Where is Russia? Here's where Russia is, size of Russia's military, allies and losses so far
With Russian forces in Ukraine continuing to face a fierce backlash from the Ukrainian military and civilians fighting on the front lines in major cities such as Kyiv and Kharkiv, Ukrainian President Volodymyr Zelenskyy warned Western allies that Monday will be a critical moment in the ongoing conflict.
Russian President Vladimir Putin has sought to heighten fears of further conflict escalation by placing Russian nuclear operators on ‘high alert’, with Belarus also agreeing to allow its ally to place some of its nuclear arsenal in Belarus.
This comes after Russian military forces are said to have taken a far greater hit than expected so far – with Ukraine’s confidence in its own forces, backed by increased weapons and support from NATO countries, helping to empower those on the home front.
But as Ukraine calls on Russia for a ceasefire and President Putin considers his next steps, here’s what you need to know about Russia, where it is, the size of its military and its losses so far.
Where is Russia?
As the world’s largest country by area, Russia is a transcontinental state which spans the continents of both Europe and Asia – stretching from eastern Europe to northern Asia.

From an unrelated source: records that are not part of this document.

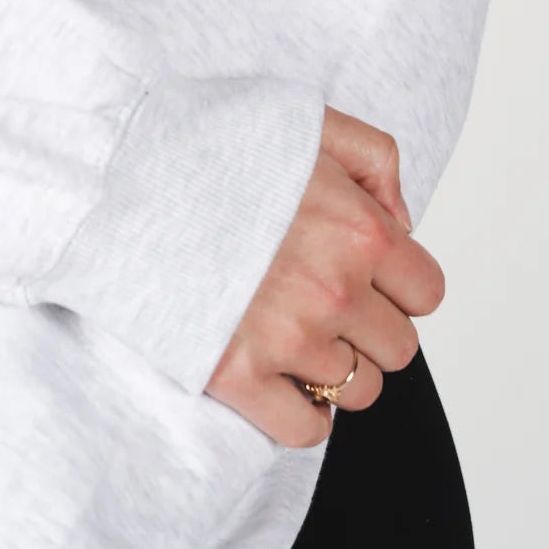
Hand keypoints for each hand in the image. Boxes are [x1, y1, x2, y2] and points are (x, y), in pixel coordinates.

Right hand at [204, 106, 445, 446]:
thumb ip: (376, 158)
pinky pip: (306, 429)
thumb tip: (402, 221)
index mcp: (359, 230)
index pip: (426, 292)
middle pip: (398, 350)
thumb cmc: (211, 139)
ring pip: (357, 391)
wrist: (122, 168)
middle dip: (367, 326)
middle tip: (323, 299)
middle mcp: (334, 290)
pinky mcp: (236, 375)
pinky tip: (281, 378)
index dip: (397, 282)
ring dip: (333, 367)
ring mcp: (287, 339)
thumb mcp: (310, 119)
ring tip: (293, 331)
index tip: (364, 272)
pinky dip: (302, 413)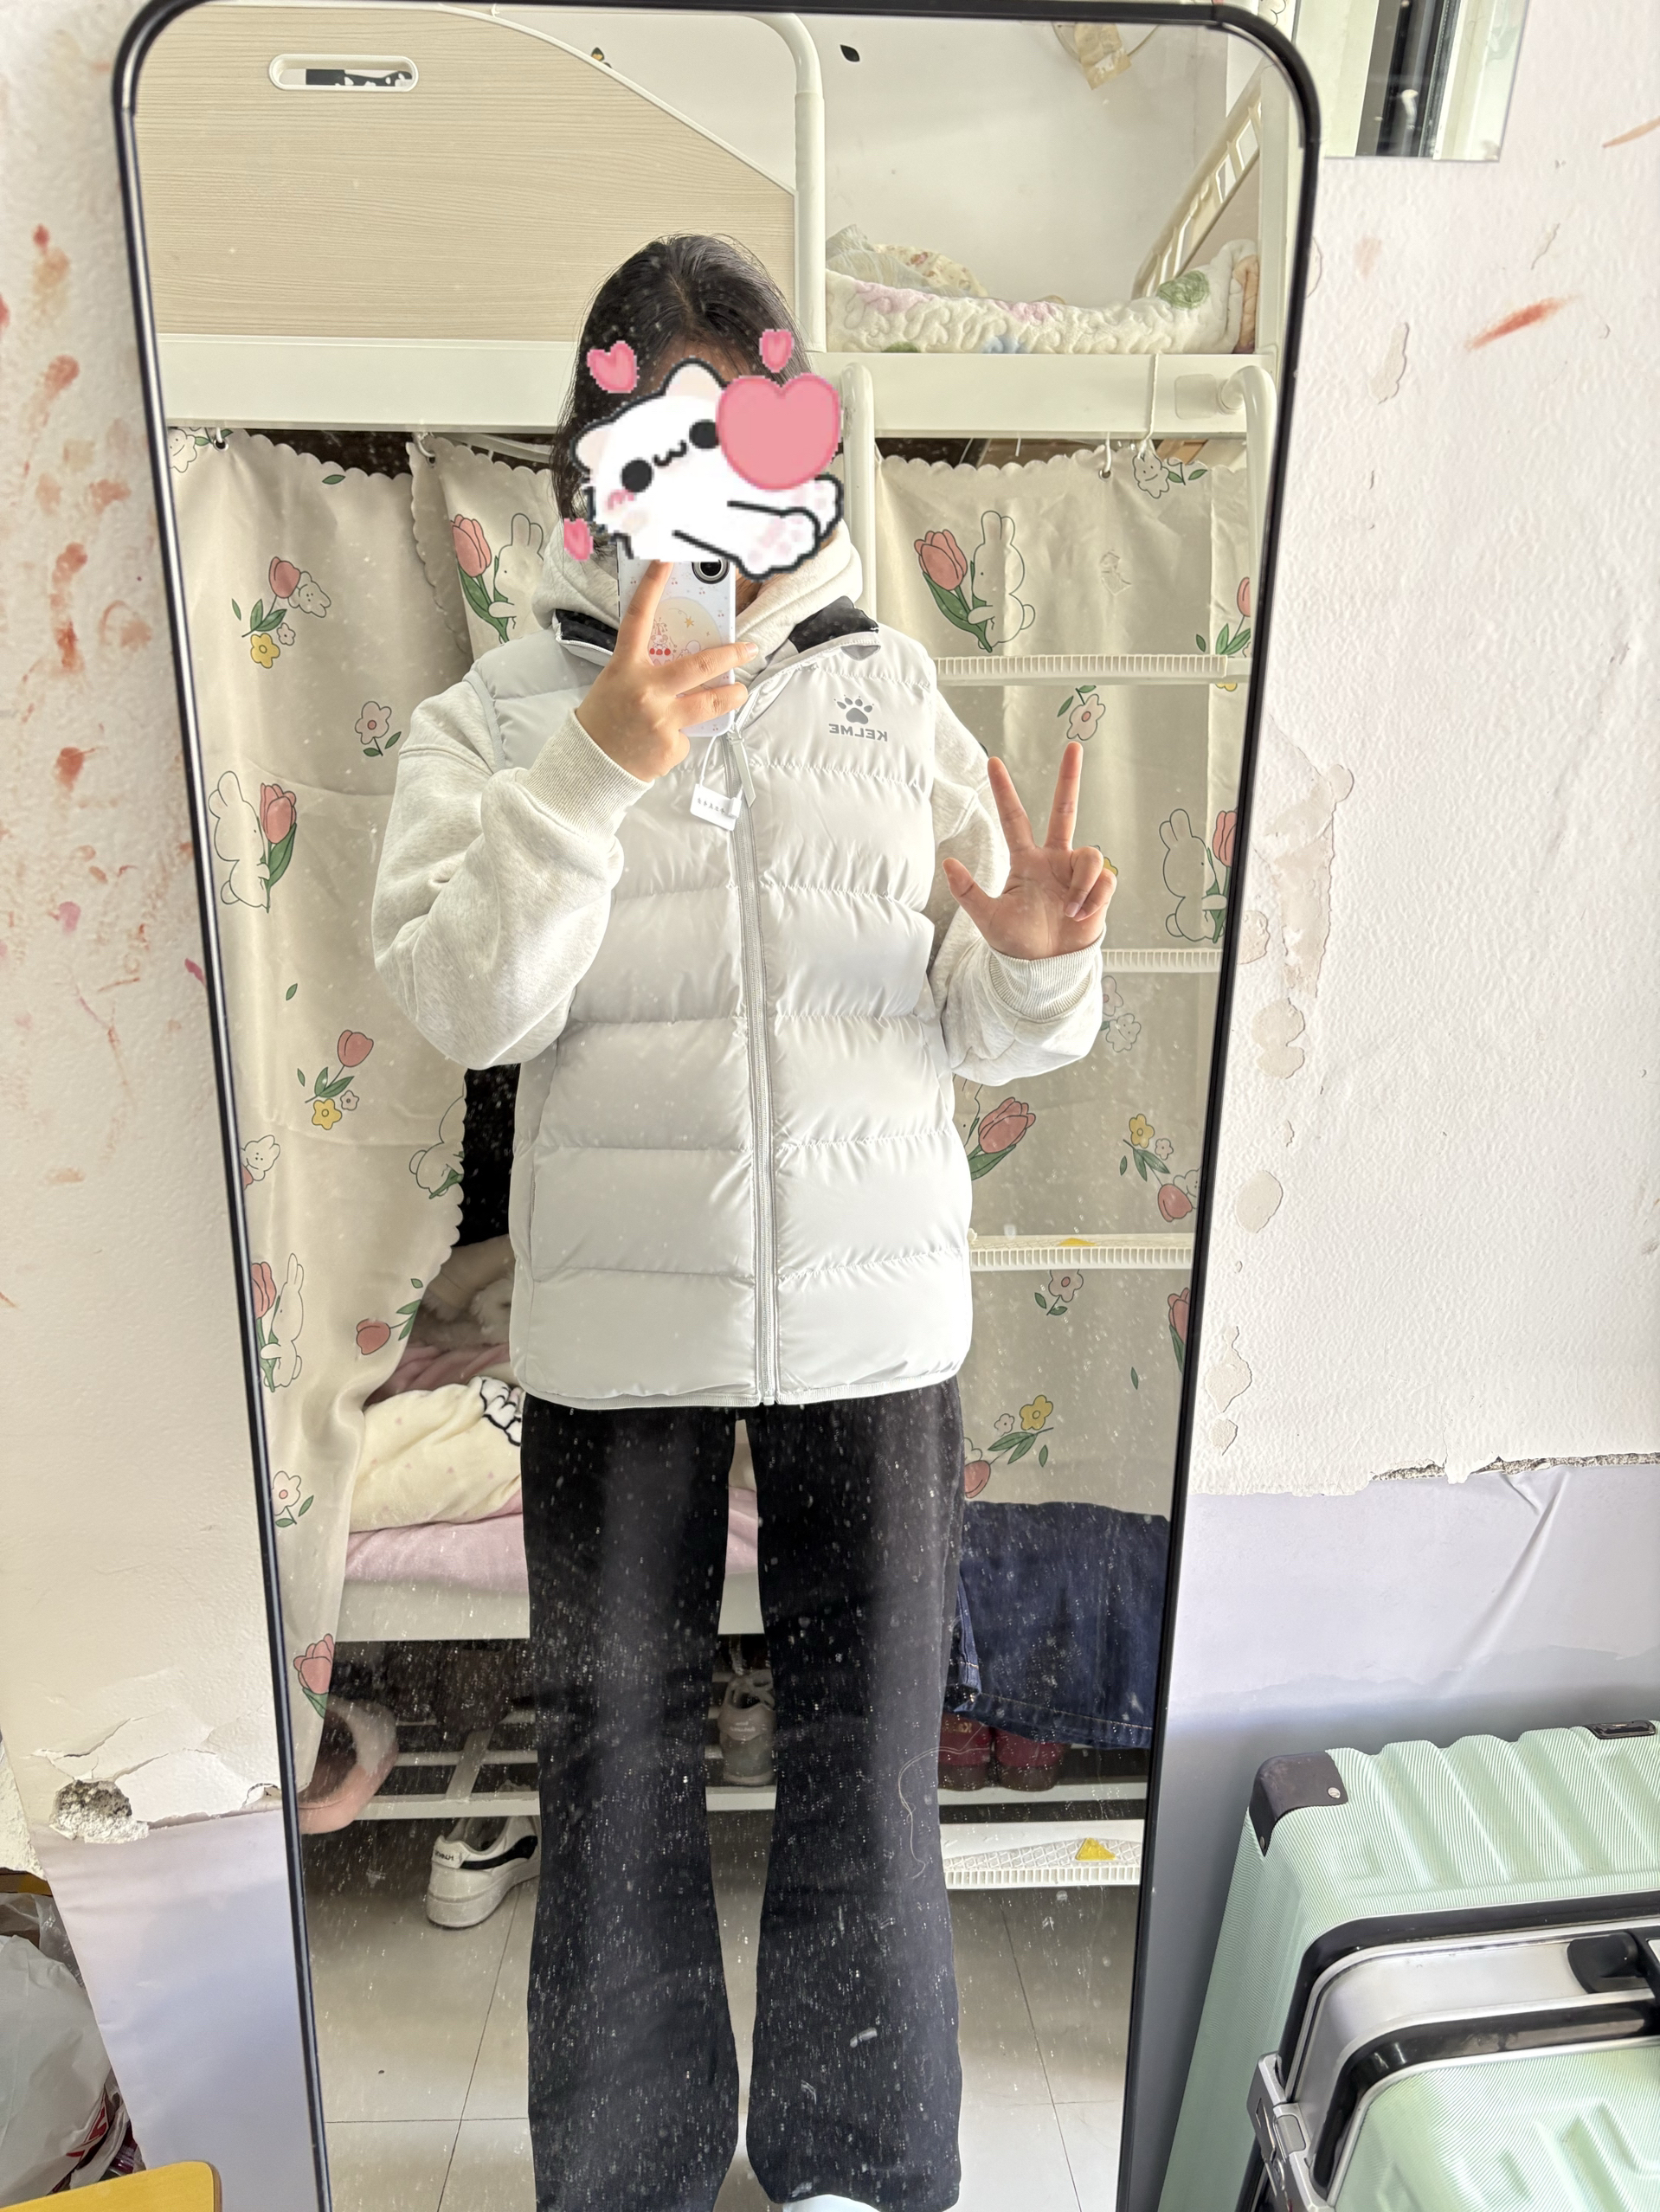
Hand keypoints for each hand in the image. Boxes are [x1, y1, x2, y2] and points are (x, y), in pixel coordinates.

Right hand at [574, 560, 755, 779]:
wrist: (592, 765)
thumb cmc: (604, 720)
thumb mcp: (617, 683)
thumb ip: (647, 670)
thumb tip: (686, 663)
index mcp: (626, 667)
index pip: (639, 618)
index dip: (653, 586)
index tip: (668, 561)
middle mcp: (646, 690)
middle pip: (699, 665)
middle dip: (731, 655)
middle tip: (748, 649)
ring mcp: (661, 719)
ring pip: (711, 703)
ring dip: (732, 696)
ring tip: (738, 692)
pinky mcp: (671, 745)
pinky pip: (689, 734)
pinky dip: (683, 735)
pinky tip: (664, 740)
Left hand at [942, 741, 1114, 958]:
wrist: (1046, 970)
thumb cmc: (1018, 945)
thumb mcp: (988, 919)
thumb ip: (968, 891)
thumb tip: (948, 862)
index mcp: (1026, 862)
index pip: (1013, 819)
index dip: (1004, 791)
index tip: (992, 762)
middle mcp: (1054, 861)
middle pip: (1065, 811)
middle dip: (1070, 779)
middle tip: (1074, 746)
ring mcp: (1077, 874)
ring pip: (1091, 855)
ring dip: (1081, 884)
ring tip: (1070, 911)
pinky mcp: (1099, 890)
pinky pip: (1105, 880)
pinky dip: (1093, 899)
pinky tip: (1081, 916)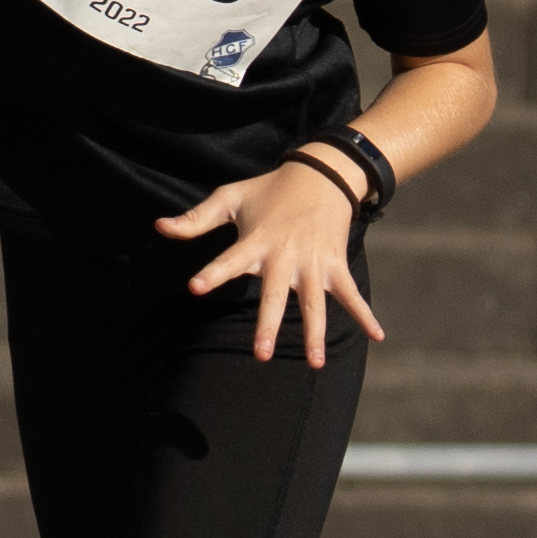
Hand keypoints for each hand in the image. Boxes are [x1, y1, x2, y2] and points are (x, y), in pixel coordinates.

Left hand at [156, 157, 388, 367]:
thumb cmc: (269, 191)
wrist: (322, 174)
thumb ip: (196, 219)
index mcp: (256, 242)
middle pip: (275, 296)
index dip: (212, 273)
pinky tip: (378, 336)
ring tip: (315, 363)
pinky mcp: (334, 265)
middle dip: (268, 325)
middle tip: (260, 355)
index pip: (228, 260)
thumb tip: (158, 227)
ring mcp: (313, 264)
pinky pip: (351, 294)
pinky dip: (365, 314)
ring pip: (314, 304)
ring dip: (315, 333)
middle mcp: (284, 257)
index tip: (194, 287)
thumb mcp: (230, 197)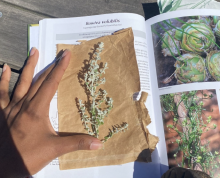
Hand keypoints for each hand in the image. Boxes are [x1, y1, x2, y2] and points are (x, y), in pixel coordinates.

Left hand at [0, 48, 102, 176]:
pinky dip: (2, 80)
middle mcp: (24, 104)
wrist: (4, 167)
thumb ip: (77, 143)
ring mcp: (11, 107)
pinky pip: (1, 93)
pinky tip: (4, 68)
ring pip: (21, 82)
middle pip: (39, 80)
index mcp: (37, 109)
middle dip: (51, 65)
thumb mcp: (55, 149)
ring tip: (34, 51)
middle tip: (58, 53)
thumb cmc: (28, 157)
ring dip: (28, 66)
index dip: (60, 68)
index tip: (66, 55)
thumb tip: (99, 143)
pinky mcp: (2, 112)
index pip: (51, 84)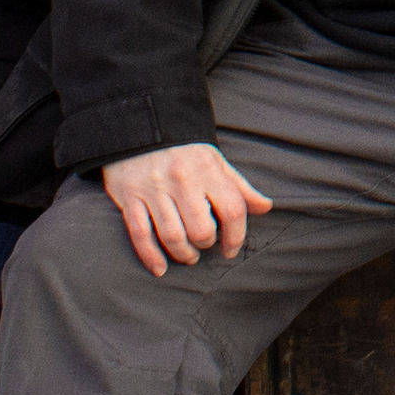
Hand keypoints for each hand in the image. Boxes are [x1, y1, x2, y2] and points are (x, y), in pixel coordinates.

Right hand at [99, 143, 274, 277]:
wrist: (141, 125)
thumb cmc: (184, 152)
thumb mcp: (215, 162)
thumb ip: (239, 187)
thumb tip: (265, 207)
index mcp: (207, 170)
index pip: (231, 210)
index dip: (236, 236)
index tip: (231, 249)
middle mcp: (181, 179)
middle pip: (201, 229)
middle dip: (205, 244)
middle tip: (204, 244)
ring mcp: (153, 189)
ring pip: (172, 235)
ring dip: (183, 254)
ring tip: (188, 256)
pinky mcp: (129, 197)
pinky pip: (141, 234)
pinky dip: (151, 256)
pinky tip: (160, 268)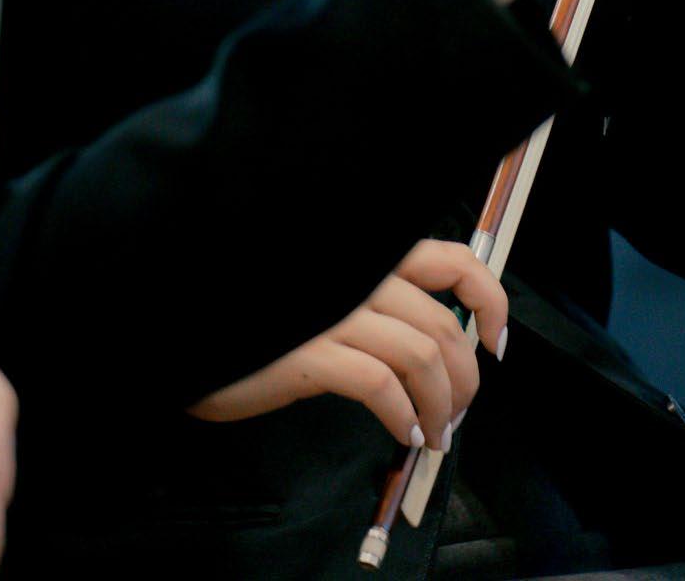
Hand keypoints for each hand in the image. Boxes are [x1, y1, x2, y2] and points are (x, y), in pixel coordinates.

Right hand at [188, 239, 505, 449]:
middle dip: (465, 376)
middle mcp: (358, 273)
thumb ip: (378, 297)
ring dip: (441, 403)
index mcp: (369, 253)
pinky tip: (404, 431)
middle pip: (443, 323)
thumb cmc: (262, 316)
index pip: (453, 259)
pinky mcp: (309, 354)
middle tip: (461, 409)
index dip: (489, 300)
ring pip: (421, 356)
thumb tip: (438, 341)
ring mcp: (333, 311)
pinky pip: (380, 387)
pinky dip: (403, 414)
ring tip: (435, 431)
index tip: (495, 342)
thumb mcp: (331, 290)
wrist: (189, 330)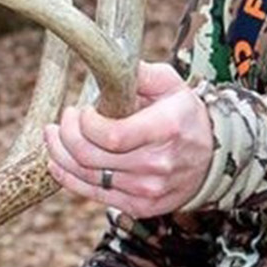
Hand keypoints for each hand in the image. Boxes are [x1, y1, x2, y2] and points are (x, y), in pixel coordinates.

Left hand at [44, 62, 213, 217]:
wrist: (213, 158)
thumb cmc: (184, 115)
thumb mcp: (171, 84)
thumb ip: (140, 73)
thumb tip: (109, 60)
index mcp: (165, 129)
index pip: (111, 136)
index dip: (84, 124)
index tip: (80, 110)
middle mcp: (157, 164)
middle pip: (92, 157)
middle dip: (66, 135)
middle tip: (63, 119)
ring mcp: (149, 190)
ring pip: (88, 176)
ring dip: (61, 155)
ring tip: (53, 136)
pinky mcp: (141, 206)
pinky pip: (94, 195)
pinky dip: (69, 178)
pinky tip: (57, 161)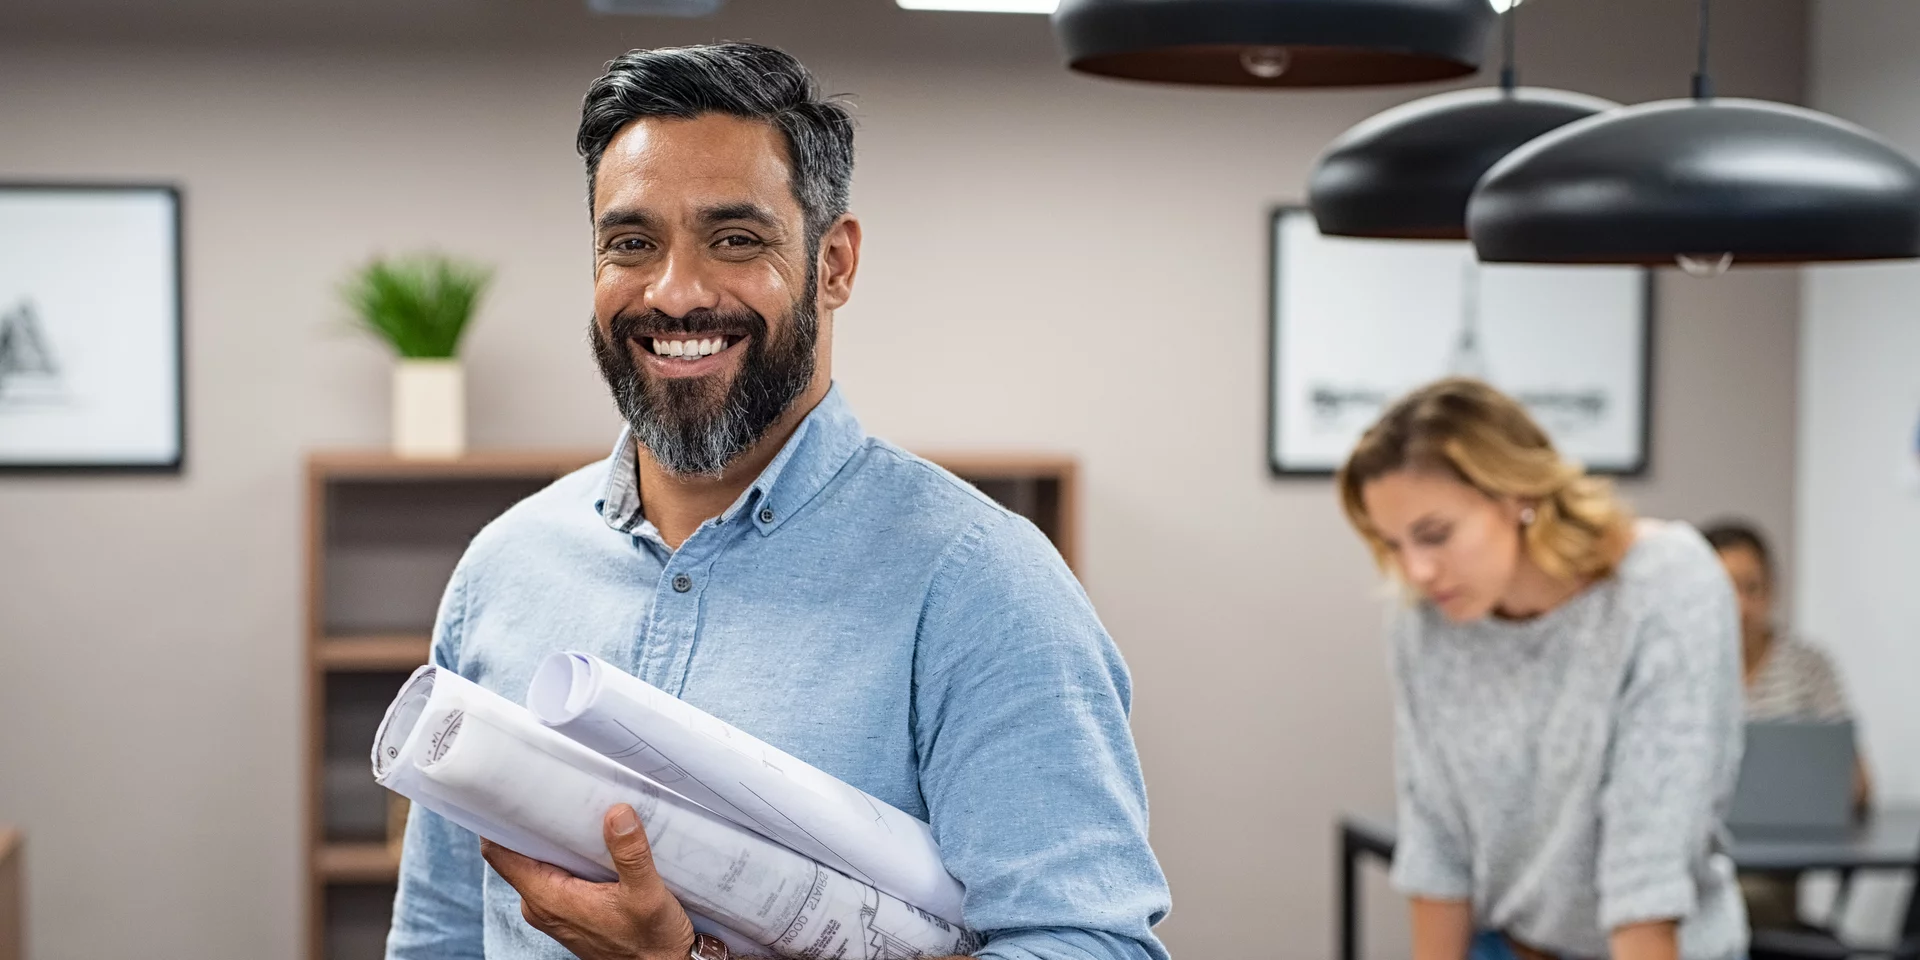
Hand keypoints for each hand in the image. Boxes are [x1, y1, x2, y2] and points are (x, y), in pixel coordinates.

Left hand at [482, 804, 696, 959]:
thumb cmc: (651, 942)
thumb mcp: (647, 894)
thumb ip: (630, 853)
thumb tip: (617, 813)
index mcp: (548, 898)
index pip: (500, 853)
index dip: (498, 819)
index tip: (509, 788)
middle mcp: (542, 905)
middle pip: (519, 852)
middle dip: (534, 820)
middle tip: (554, 786)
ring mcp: (554, 909)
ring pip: (539, 862)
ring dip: (555, 837)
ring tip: (577, 806)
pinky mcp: (569, 911)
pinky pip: (556, 873)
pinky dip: (569, 853)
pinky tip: (592, 838)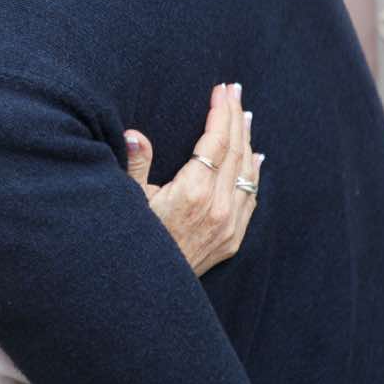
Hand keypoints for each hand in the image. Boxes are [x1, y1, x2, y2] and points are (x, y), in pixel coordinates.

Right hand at [126, 83, 261, 276]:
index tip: (222, 90)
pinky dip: (253, 174)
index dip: (220, 113)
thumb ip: (135, 165)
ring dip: (247, 141)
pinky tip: (256, 159)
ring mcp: (229, 225)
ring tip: (245, 116)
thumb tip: (135, 134)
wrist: (149, 292)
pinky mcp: (232, 240)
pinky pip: (250, 199)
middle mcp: (218, 207)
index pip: (215, 142)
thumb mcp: (127, 201)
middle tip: (235, 91)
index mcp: (193, 192)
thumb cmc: (133, 240)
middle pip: (235, 152)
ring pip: (247, 173)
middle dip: (235, 117)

Russia spans some 17 million kilometres squared – a hefty contrast to the United States’ 9.83million km squared and China’s 9.6million km squared.
The country was formerly the central republic force in the Soviet Union, or Union of Soviet Socialist Republics (USSR), but Russia became the independent Russian federation when the culmination of the Cold War in December 1991 saw the official end of the Soviet Union.
Which countries border Russia – and who are its allies?
Given its considerable land mass and span across two large continents, it’s no surprise that Russia shares its borders with a number of countries – many of which previously formed part of the Soviet Union.
As well as sharing its north border with the Arctic Ocean and Barents, Kara, Laptev, East‑Siberian and White Seas, Russia is also flanked by several other seas, with the Baltic Sea to its west, the Black Sea at its south and the North Pacific Ocean to the east.
In an anti-clockwise direction, Russia borders Norway and Finland to the north, Estonia, Latvia, Belarus and Ukraine to the north west and west, Poland, Lithuania, Georgia, Azerbaijan, Kazakhstan, Mongolia, China and North Korea across its southern borders.
Many of these countries, particularly Belarus, China and Kazakhstan, have historically been allies of Russia – with Armenia, Kyrgyzstan, Syria, Tajikistan and India also considered to be aligned with Russia through economic unions like the Eurasian Economic Union (EAEU) and along military and economic lines.
However, several of Russia’s closest allies have refused to condone President Putin’s invasion of Ukraine, with China notably abstaining in the United Nations failed motion to condemn Russia and President Xi Jinping urging diplomacy between the two countries.
How big is Russia’s military?
Russia boasts one of the largest armies on the planet – with its military count prior to invading Ukraine standing at approximately 900,000 active personnel, according to the International Institute for Strategic Studies’ (IISS) Military Balance 2022 report.
It is believed to have roughly two million reserve personnel, in contrast to Ukraine’s 900,000 – yet Ukraine looks to have largely increased its former military headcount with the conscription of Ukrainian men aged 18-60 and volunteers flooding in from local areas and nearby countries.
The 2022 IISS report also estimated that Russian forces contained almost 16,000 armoured military vehicles, 1,391 aircraft, 948 helicopters and a spending budget of $45billion to Ukraine’s $4.7bn.
Estimated Russian military losses in Ukraine so far
The absolute losses of the war so far have not yet been officially determined, but the Ukrainian Ministry of Defence published initial estimates for Russia’s losses on Monday morning (February 28) as delegations headed to talks on the Ukraine-Belarus border.
The Ministry of Defence’s estimates, outlined by Deputy Minister Anna Malyar on Facebook, suggested the loss of 29 aircrafts and 29 helicopters, 198 tanks, 846 armoured combat vehicles, 21 multiple launch rocket system grad and almost 6,000 military personnel from February 24 to March 1.
UK Prime Minister Boris Johnson’s official spokesperson told the Press Association that the Prime Minister opened Monday’s Cabinet meeting by informing attendees that Russian troops were encountering “logistical problems”.
"It is becoming clearer with each day that Putin had made a colossal mistake believing that the guns of his tanks would be garlanded with roses when instead the Ukrainian people had put up a fierce resistance in defence of their homeland,” Mr Johnson said.